The Cantor and Thorpe piece makes several recommendations related to data standardization and interoperability; measurement and reimbursement strategies; and improvements to infrastructure and workflows. Their approach is at a very high level, but could be operationalized by the Department of Health and Human Services (HHS) Office of the National Coordinator for Health IT (ONC).

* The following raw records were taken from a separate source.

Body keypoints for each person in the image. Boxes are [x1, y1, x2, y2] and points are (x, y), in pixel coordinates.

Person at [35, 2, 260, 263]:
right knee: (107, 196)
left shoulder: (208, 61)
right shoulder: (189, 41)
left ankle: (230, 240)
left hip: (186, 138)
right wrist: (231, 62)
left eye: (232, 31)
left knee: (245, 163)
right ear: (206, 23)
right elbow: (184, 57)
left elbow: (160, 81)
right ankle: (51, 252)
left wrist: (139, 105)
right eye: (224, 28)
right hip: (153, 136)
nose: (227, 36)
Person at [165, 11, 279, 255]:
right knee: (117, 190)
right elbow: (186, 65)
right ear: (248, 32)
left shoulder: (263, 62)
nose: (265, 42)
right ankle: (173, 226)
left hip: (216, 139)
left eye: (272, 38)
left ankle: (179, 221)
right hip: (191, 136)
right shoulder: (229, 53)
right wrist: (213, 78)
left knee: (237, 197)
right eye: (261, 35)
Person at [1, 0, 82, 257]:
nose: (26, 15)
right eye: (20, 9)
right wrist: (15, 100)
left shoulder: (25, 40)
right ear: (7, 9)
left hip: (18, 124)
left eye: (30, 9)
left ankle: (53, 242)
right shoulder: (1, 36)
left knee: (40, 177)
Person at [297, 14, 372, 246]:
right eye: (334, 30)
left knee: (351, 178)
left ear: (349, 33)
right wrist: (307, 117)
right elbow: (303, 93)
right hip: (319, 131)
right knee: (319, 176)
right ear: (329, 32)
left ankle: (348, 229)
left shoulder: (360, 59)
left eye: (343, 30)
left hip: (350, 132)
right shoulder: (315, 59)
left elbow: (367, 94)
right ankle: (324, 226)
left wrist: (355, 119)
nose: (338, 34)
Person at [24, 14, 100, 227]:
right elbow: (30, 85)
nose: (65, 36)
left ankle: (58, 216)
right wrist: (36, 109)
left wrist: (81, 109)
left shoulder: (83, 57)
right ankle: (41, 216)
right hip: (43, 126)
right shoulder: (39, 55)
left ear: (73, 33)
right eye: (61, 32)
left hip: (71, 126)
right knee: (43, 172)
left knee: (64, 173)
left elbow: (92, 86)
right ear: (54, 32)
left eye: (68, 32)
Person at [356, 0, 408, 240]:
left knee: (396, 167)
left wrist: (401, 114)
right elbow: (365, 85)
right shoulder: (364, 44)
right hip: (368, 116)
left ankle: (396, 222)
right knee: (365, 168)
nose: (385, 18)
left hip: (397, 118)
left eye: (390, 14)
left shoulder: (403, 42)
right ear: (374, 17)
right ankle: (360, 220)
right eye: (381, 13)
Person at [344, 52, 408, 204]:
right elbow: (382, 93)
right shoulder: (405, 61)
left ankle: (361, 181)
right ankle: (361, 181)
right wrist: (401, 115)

HHS and ONC can learn from state efforts to integrate or analyze SDoH data. For example, importing data from other systems — into the EHR or another administrative system — involves clear patient and provider identification and enumeration. If you can’t clearly identify who a person is across multiple systems, you cannot link their data, and there is not always a unique key across systems. We wrote about this earlier in the year.
Furthermore, state administrative systems are rich with data — not just for individuals and families currently enrolled in a safety net program, but for most residents. A top-down federal approach to data standardization would likely be far-reaching, beyond just health IT, and would extend to agencies that govern vital records, motor vehicles, property tax assessments, education, employment, etc.
Another approach to consider, rather than individualized data feeds giving limited pieces of information, could be to aggregate the SDoH data and create a risk profile that alerts the clinician of a risk score for a patient, so the provider can ask more questions. For example, an individual recently appearing in the unemployment data might receive an alert in their EHR, as this can be a triggering event for numerous other health-related conditions and co-morbidities such as substance use, mental health, obesity, personal and family safety, etc.